#### How to complete this task
With pictures removed, print the listing exactly.

#### Listed records
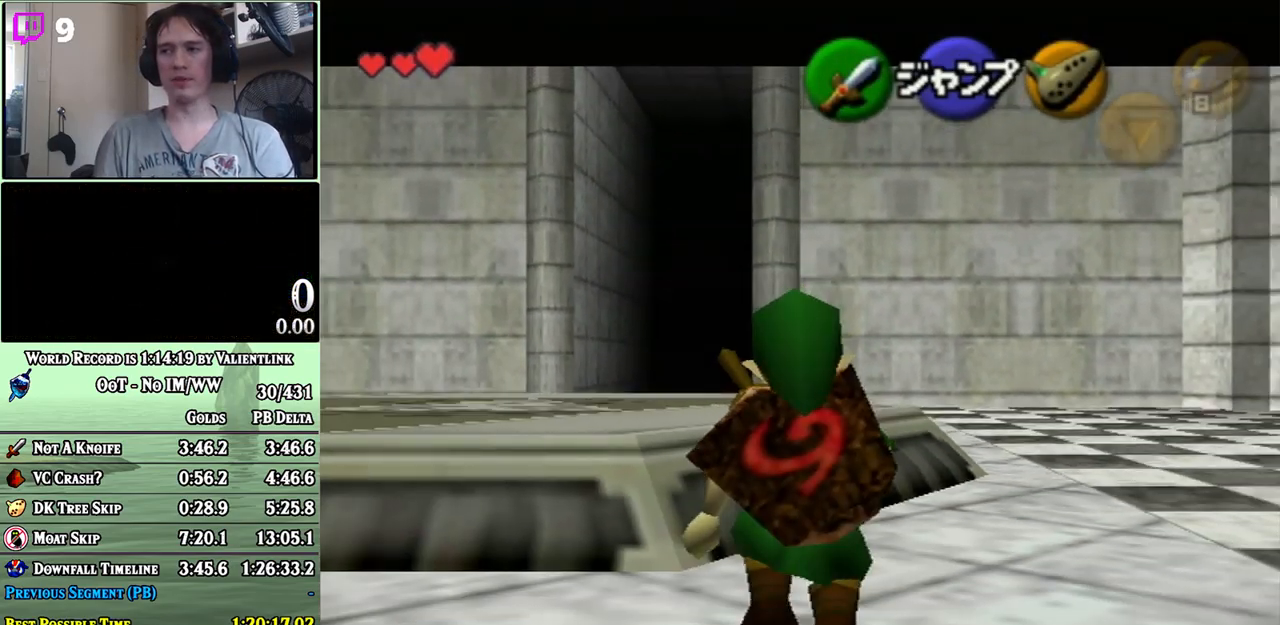
{"buttons": ["L1"], "left_stick": "down", "right_stick": "center", "events": []}
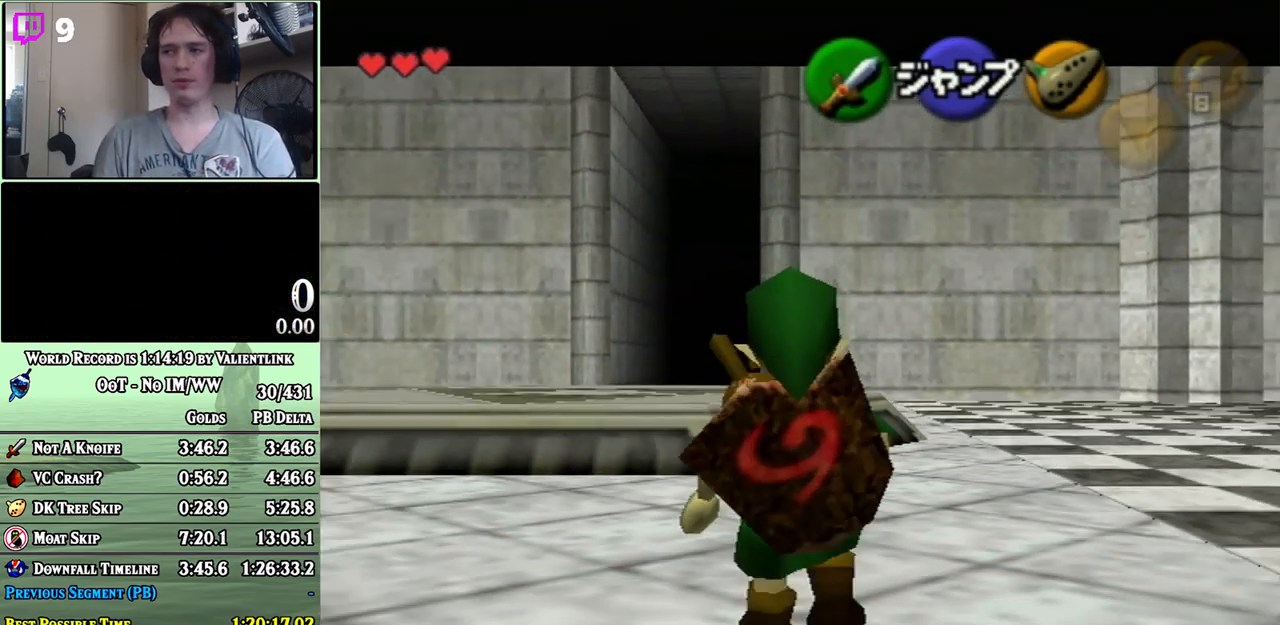
{"buttons": ["L1"], "left_stick": "down", "right_stick": "center", "events": []}
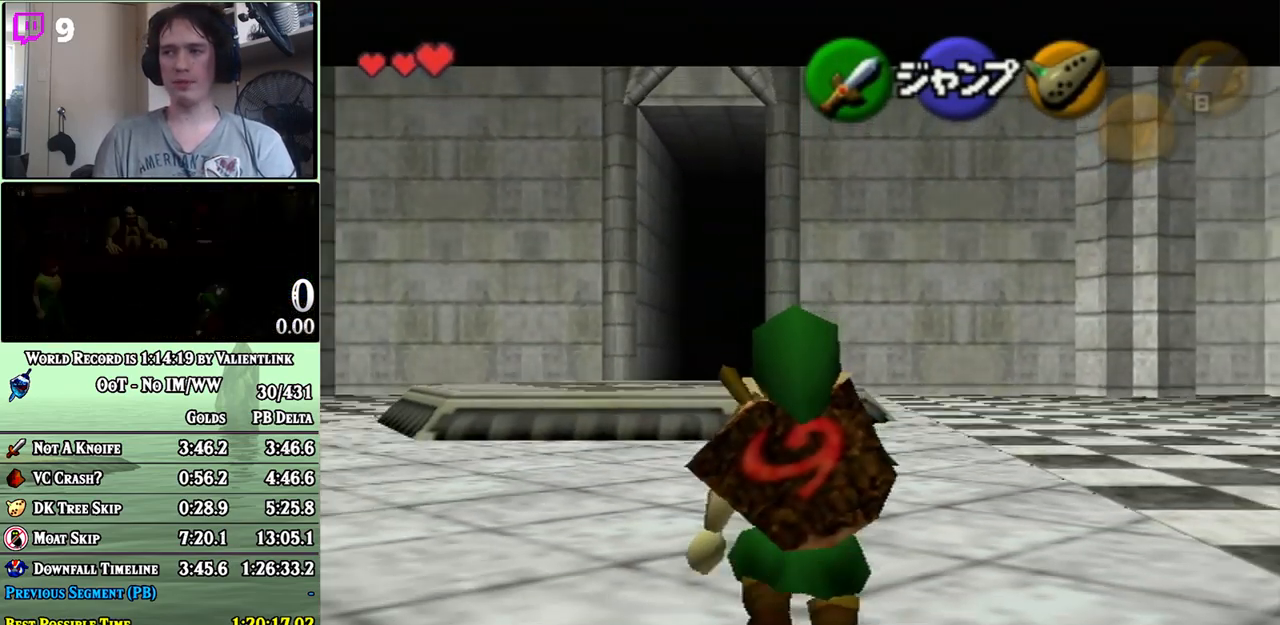
{"buttons": ["L1"], "left_stick": "down", "right_stick": "center", "events": []}
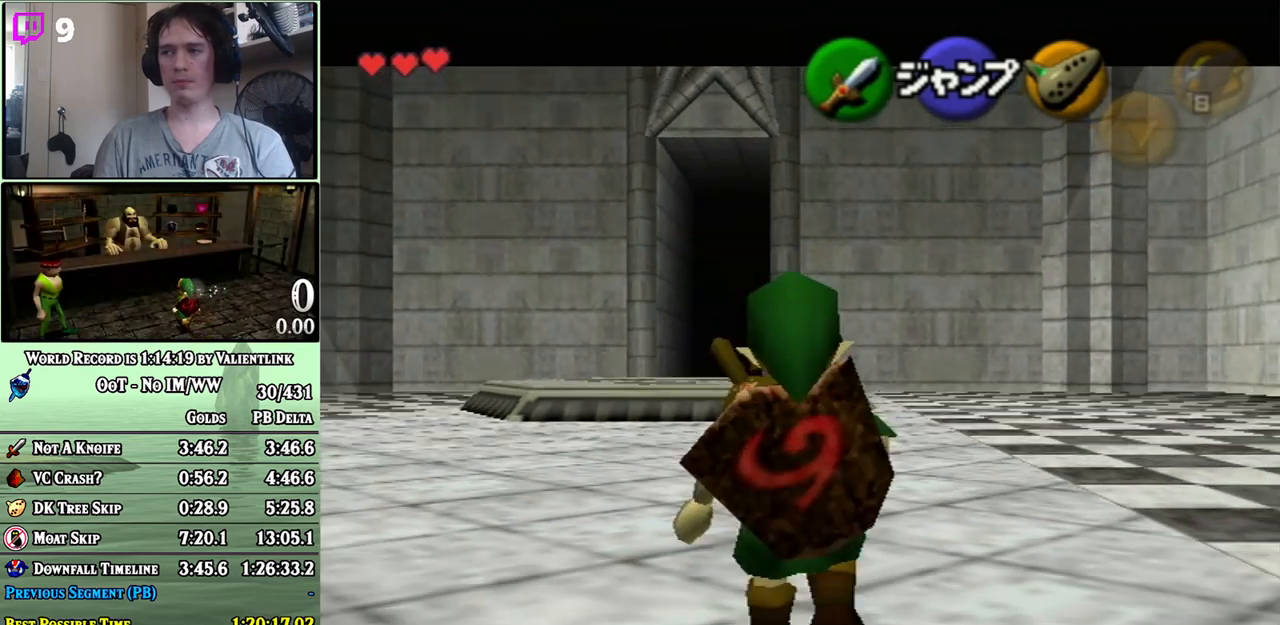
{"buttons": ["L1"], "left_stick": "down", "right_stick": "center", "events": []}
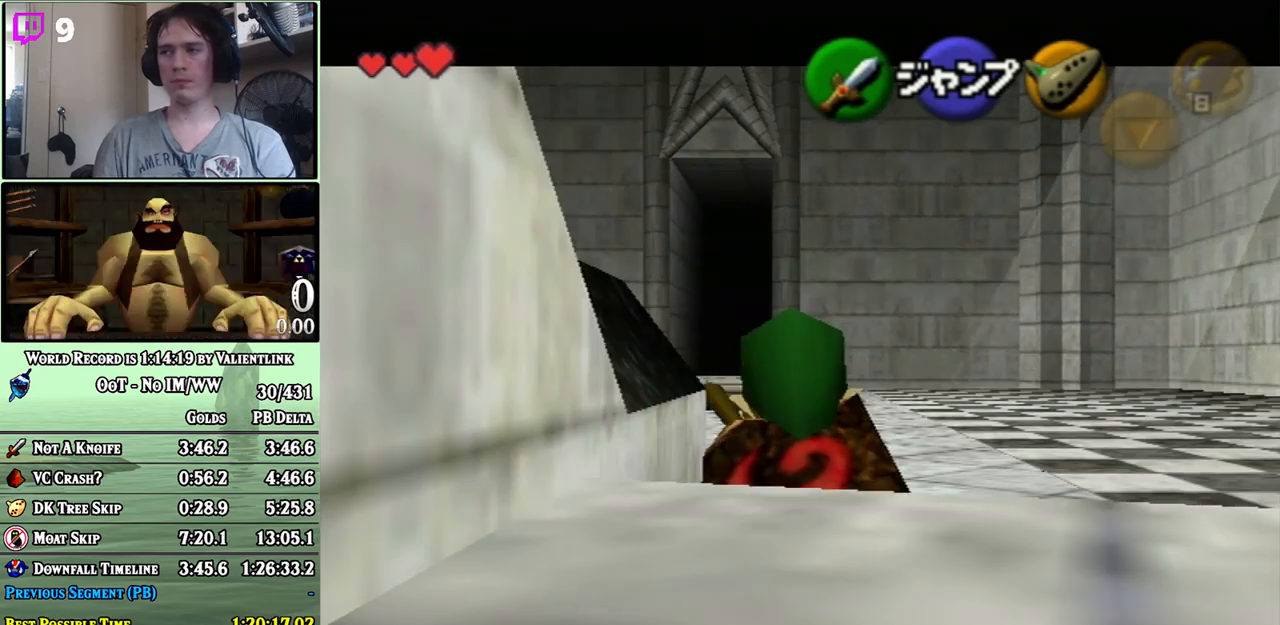
{"buttons": ["L1"], "left_stick": "down", "right_stick": "center", "events": []}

#### The answer
{"buttons": ["L1"], "left_stick": "down", "right_stick": "center", "events": []}
{"buttons": ["L1"], "left_stick": "down", "right_stick": "center", "events": []}
{"buttons": ["L1"], "left_stick": "down", "right_stick": "center", "events": []}
{"buttons": ["L1"], "left_stick": "down", "right_stick": "center", "events": []}
{"buttons": ["L1"], "left_stick": "down", "right_stick": "center", "events": []}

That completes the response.